I suspect the key lies inside the semantic of atomically. Any idea? Thanks! Alfredo

Solution

I think this behavior comes from the definition of dupTChan. Copied here for readability, along with readTChan

dupTChan :: TChan a -> STM (TChan a)
dupTChan (TChan _read write) = do
  hole <- readTVar write  
  new_read <- newTVar hole
  return (TChan new_read write)

readTChan :: TChan a -> STM a
readTChan (TChan read _write) = do
  listhead <- readTVar read
  head <- readTVar listhead
  case head of
    TNil -> retry
    TCons a tail -> do
    writeTVar read tail
    return a

inlining those functions, we get this STM block:

worker_block (TChan _read write) = do
  hole <- readTVar write
  new_read <- newTVar hole
  listhead <- readTVar new_read
  head <- readTVar listhead
  case head of
    TNil -> retry
    ...

When you try to run this block atomically, we make a new read_end from the tail of the channel, then call readTVar on it. The tail is of course empty, so this readTVar will retry. However, when the lead writes to the channel, the act of writing to the channel invalidates this transaction!
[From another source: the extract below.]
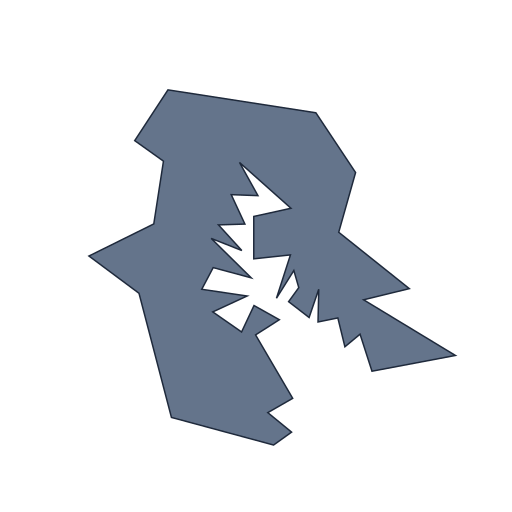 map outline of Quinara (Albers equal-area conic projection), rotated 252°
{"feature_id": "GNB-773", "entity_name": "Quinara", "entity_type": "Region", "adm_level": 1, "iso_a3": "GNB", "parent_name": "Guinea-Bissau", "parent_adm1": "", "projection": "albers", "projection_center": [-15.226, 11.637], "detail": "coarse", "context": "isolated", "style": "filled", "palette": "slate", "viewbox_px": 512, "rotation_deg": 252, "n_neighbors": 0, "source": "natural_earth", "source_scale": "10m", "svg_char_len": 755}
<svg xmlns="http://www.w3.org/2000/svg" viewBox="0 0 512 512"><g transform="rotate(252 256 256)"><path d="M181.1,231.2L109.3,246.9L103.4,218.8L77.5,235.4L70.8,214.3L128.6,125.7L256.7,133.2L307.6,97.1L318.1,168.7L374.8,197.3L403.2,176.3L441.2,223.6L373.7,357.2L304.6,376.5L253.0,342.0L177.6,391.7L181.1,344.8L99.8,414.9L110.6,330.7L149.5,330.8L142.2,312.5L171.8,314.7L174.1,294.6L205.0,305.4L181.1,287.5L202.5,272.9L212.7,286.9L230.5,287.5L209.5,262.4L246.4,289.1L254.0,253.0L294.3,266.1L290.6,304.0L350.1,269.2L312.8,276.5L322.0,251.4L289.8,255.3L297.2,229.9L265.6,244.2L286.6,218.8L236.7,244.7L258.2,211.7L241.1,194.1L220.7,235.2L216.2,197.6L188.2,218.8L209.5,238.8L188.2,258.5L181.1,231.2Z" fill="#64748b" stroke="#1e293b" stroke-width="1.5"/></g></svg>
So every follower transaction will always have to retry.

In fact, I don't think there is any case where dupTChan >>= readTChan will ever result in anything other than the thread being blocked indefinitely on an STM transaction. You can reason this out from the documentation as well. dupTChan begins empty, so within a single atomic transaction it will never have any items unless that same transaction adds them.